* **Source material**:
# # # # #

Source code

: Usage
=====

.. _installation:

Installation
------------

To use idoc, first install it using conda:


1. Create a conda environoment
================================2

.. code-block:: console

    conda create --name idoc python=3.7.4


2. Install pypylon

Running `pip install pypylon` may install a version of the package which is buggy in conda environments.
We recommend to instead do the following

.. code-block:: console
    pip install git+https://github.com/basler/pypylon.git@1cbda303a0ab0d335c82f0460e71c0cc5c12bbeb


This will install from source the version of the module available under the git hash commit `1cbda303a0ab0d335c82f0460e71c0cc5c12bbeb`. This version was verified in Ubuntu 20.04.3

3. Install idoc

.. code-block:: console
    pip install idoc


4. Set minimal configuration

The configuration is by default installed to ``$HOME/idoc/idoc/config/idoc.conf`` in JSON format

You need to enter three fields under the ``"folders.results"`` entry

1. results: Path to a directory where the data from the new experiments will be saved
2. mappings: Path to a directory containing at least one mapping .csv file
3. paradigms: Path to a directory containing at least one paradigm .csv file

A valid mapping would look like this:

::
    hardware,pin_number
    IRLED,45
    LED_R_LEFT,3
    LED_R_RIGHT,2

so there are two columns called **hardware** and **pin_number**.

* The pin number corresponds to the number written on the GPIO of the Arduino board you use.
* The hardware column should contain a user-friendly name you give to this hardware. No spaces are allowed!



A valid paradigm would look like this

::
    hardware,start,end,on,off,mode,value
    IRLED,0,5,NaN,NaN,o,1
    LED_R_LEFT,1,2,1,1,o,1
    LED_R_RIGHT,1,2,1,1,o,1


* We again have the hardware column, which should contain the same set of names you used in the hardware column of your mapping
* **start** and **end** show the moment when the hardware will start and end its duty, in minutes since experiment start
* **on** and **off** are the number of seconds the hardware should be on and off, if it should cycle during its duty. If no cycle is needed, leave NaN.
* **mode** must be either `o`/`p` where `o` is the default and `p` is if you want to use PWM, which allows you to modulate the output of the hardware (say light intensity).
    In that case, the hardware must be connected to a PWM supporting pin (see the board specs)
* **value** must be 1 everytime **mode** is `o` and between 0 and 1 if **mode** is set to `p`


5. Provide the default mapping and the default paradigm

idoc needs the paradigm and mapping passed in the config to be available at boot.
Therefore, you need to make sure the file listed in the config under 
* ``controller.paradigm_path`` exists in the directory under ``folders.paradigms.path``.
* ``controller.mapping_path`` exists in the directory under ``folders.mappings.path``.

# # # # #

* **Activity**: Copy out every line of the data that includes the word "configuration".

* **Answer for this exercise**:
4. Set minimal configuration
The configuration is by default installed to ``$HOME/idoc/idoc/config/idoc.conf`` in JSON format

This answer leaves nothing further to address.